What are Your Communications Goals?
You know communication is important. However, communication goes well beyond saying a bunch of words. Communication must have purpose and meaning behind it. Otherwise, you’re communicating just for the sake of communicating. It’s not the act of communicating that’s important, but rather the goal you’re trying to achieve through your communications.
Don’t communicate simply to communicate
Many district leaders understand how important it is to be consistent. Once you create a content schedule, you have to stick to it. Stakeholders would get confused if you skipped a monthly newsletter or weekly superintendent update. For that reason, some districts put out content just for the sake of putting out content.
You can’t have consistency without purpose. Yes, consistency is important, but there also needs to be a purpose behind every piece of communication. Once you say something, there’s no taking it back. Your content must offer value to stakeholders, especially since they’re going out of their way to read or watch it. Make content worth their while by communicating with purpose!

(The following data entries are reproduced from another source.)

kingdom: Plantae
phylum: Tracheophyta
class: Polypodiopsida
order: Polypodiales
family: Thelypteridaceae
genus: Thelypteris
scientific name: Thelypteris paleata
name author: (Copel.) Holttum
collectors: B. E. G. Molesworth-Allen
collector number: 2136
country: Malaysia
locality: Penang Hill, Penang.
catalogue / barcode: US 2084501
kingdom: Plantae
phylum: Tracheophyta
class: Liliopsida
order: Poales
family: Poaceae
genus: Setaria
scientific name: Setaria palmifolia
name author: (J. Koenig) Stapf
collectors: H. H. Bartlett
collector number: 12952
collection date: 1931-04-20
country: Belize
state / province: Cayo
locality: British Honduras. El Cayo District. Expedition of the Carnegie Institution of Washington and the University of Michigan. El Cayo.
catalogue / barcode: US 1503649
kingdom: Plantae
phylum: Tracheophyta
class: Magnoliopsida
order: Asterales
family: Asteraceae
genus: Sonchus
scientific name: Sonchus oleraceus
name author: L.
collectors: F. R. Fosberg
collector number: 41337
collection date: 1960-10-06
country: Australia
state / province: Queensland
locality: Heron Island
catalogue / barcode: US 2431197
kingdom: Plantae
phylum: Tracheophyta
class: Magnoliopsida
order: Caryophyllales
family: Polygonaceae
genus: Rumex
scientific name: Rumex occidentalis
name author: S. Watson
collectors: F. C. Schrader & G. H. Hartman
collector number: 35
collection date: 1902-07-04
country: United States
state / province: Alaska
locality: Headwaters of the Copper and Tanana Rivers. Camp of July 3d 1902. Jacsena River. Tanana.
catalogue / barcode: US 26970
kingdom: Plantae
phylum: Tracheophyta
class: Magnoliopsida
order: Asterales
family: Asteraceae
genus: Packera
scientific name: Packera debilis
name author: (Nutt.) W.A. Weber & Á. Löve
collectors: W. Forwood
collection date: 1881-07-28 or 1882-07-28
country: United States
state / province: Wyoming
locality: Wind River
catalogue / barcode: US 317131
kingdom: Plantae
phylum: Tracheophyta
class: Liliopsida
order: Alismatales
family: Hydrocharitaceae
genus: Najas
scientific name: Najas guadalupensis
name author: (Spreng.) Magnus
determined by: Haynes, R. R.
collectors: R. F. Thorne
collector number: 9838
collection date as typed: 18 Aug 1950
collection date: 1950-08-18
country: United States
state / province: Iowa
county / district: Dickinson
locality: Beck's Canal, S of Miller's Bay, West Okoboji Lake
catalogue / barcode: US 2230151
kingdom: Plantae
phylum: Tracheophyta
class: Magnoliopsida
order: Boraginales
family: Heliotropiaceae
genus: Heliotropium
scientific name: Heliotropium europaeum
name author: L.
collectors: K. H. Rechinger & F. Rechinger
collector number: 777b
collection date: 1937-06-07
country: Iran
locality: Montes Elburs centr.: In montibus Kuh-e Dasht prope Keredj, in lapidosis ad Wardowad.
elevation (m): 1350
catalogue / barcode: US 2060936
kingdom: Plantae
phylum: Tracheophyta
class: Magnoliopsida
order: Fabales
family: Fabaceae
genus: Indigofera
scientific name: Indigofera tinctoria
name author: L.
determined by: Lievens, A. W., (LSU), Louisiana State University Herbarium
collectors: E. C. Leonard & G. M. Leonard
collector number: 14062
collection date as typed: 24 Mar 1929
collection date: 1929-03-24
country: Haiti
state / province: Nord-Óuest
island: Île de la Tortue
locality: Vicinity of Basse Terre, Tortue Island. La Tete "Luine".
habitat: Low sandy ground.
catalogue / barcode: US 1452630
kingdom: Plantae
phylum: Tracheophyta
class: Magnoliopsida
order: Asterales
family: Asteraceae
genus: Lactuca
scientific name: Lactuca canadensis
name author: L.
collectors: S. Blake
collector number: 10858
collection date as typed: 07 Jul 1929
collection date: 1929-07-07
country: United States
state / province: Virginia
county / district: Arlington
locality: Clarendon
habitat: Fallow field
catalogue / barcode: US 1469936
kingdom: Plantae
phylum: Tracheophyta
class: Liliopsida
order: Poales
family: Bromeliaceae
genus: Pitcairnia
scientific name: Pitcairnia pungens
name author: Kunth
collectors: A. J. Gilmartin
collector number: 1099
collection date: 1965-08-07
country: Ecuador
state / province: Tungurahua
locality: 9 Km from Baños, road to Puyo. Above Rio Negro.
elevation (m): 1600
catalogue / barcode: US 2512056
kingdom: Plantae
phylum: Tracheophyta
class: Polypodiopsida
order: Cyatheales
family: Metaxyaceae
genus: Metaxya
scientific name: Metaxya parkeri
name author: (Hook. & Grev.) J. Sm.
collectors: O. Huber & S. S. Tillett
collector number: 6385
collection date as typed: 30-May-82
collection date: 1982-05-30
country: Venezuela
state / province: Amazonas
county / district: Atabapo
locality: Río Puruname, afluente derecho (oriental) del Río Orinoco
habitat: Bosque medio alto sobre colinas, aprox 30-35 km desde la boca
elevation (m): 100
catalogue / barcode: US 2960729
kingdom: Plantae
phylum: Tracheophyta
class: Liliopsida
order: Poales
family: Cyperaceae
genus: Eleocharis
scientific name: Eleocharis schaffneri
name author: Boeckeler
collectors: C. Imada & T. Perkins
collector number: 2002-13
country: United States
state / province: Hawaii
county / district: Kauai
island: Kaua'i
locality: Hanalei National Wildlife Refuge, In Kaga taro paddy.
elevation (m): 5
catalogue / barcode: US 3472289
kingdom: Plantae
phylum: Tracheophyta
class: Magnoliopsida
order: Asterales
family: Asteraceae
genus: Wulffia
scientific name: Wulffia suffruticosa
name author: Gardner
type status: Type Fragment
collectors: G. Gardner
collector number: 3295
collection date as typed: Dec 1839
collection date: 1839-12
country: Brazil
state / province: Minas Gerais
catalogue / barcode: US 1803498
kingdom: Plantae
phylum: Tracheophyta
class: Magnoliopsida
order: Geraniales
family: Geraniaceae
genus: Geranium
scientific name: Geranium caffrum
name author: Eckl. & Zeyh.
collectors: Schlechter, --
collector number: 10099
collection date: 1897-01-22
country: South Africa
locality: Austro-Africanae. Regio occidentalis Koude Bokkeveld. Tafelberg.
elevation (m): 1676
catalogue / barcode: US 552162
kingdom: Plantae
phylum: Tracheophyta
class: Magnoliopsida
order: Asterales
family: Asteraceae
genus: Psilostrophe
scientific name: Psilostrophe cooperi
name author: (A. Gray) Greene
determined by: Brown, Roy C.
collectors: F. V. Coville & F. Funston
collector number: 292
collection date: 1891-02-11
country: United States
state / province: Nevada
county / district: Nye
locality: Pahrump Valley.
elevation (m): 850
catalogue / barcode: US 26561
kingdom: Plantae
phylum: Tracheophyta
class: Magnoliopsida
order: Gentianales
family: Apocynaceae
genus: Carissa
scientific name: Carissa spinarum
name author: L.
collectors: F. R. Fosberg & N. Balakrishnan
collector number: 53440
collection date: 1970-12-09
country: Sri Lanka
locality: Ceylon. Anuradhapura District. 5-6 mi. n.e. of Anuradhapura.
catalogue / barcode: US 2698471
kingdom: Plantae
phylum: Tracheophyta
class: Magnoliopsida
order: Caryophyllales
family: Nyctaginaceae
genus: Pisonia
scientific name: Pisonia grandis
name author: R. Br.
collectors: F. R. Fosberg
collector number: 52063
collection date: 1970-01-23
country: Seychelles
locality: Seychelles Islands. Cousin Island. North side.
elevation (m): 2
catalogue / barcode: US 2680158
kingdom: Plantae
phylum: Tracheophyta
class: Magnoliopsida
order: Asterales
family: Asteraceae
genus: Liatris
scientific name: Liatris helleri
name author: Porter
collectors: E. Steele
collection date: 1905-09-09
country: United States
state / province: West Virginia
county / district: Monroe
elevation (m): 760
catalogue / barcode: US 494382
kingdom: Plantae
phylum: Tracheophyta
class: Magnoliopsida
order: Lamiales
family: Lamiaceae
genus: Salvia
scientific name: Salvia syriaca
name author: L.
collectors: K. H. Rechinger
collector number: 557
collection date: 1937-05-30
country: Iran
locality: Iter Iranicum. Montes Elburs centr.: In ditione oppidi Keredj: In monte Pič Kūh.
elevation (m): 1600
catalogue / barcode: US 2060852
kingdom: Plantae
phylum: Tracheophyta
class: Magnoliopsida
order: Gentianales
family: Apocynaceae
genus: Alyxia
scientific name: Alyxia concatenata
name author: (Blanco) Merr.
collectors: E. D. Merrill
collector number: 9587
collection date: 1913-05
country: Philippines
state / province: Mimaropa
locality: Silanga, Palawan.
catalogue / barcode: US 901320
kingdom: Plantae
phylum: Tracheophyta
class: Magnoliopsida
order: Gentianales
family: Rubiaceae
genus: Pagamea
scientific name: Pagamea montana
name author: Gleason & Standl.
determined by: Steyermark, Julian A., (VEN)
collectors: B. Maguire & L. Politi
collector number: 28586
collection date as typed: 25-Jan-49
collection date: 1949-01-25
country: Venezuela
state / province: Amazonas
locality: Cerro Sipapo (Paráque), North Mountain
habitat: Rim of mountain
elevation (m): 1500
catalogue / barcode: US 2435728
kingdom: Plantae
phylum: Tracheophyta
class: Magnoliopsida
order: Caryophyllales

Define your goals before communicating
Every piece of communication starts with a goal. That goal could be something as simple as boosting attendance at the next school board meeting. Or, the goal might be to strengthen stakeholder relationships and gain their support. Create the goal first, then write the message. Goals should be at the root of everything you say!
Keep in mind that goals can (and should) evolve over time. As goals change, so should your communications. New goals impact where you communicate, how often you communicate, who you communicate with and the types of messages you communicate. Allow your communications to be flexible and open to change.
Always keep the purpose front of mind
As you create content, you should be actively thinking about your goals and purpose. They’re the driving force behind all communications. Throughout the content creation process, ask yourself questions like, “Why am I writing this? How does it contribute to my goals?” This will help you stay on track and send out communications that benefit both stakeholders and your district.
Communications exist to support your goals. If you didn’t have a goal in mind, there would be no reason to communicate! Goal setting is just as important as the content creation process, and only once you have a goal in mind can you begin communicating with stakeholders.